Didn’t answer. Just went back to my glass.
That’s when the door swung open again, and I didn’t even have to look to know it was Jinx. I could feel him from across a room — sharp energy, cocky step, heavy jacket with one snap always undone.
He clapped a hand on my shoulder, leaned in. “You good?”
I shook my head. “Nope.”
“Thought not.”
He flagged the bartender and ordered two more doubles, then settled in beside me like we were just two regulars waiting out a storm.
We didn’t talk much after that.
We didn’t need to.
Sometimes the best kind of brotherhood is just sitting still with a man when he’s coming undone — no advice, no jokes, just silence and weight.
And whiskey.
The Tahoe was rattling up the mountain road, tires grinding on gravel, heater blasting, but I still couldn’t get warm.
Jinx was behind the wheel, drumming his fingers on the steering wheel like he hadn’t a care in the world. Grease and Axel were half-dozing in the back, boots up, jackets undone, talking low about some bar fight they narrowly avoided last weekend.
Me? I stared out the passenger window, jaw tight, teeth grinding.
Still tasting Becca on my lips.
Still smelling her perfume on my damn collar.
Still kicking myself for letting it get away from me like that.
“You gonna keep sulking like a kicked dog, or...?” Jinx said, glancing over at me.
I didn’t answer.
He snorted. “Don’t look so damn miserable. According to my weather app, another snowstorm’s heading in at the end of the week. Could dump one to three feet.”

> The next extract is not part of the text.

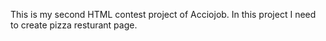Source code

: This is my second HTML contest project of Acciojob. 
In this project I need to create pizza resturant page.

I looked at him. He was grinning now.
That was never good.
“You get her back up at the clubhouse,” he went on, real casual-like. “Tell her you busted your knee or came down with the flu or somethin’. Hell, make up some sob story. Say the waitstaff’s down bad and we need help. Say she could clean up on tips. Whatever.”
I stared at him.
“Then—oops,” he said, snapping his fingers. “She accidentally gets snowed in again. Just like last time. Just you and her. Your cabin. No one else around but the snow and the pine trees and your sad-ass pining heart.”
I rolled my eyes. “Real smooth, Jinx.”
He smirked. “What? Problem solved. And maybe you’ll stop mopin’ around the place like someone shot your dog.”
“Shoot me.”
“C’mon, man. You want her. She wants you. The tension’s so thick, Axel thought we were about to crash the truck from the way you were vibrating.”
I shook my head, but he wasn’t wrong.
I was vibrating. Still.
From the kiss. The wall. Her breath in my ear. The way she looked at me like she saw me, stripped-down and raw, and still leaned in anyway.
“She’s different,” I muttered.
“Yeah,” Jinx said, serious now. “And that’s why you don’t screw it up. Don’t wait ‘til the snow’s melted and she’s back in Charlotte or wherever, tryin’ to figure out why you never called.”
I didn’t say anything.
Didn’t have to.
The idea was already taking root.
One to three feet of snow.
Just enough to trap her. Just enough to keep her.
Maybe fate was trying to give me a do-over.
And this time, I wasn’t gonna waste it.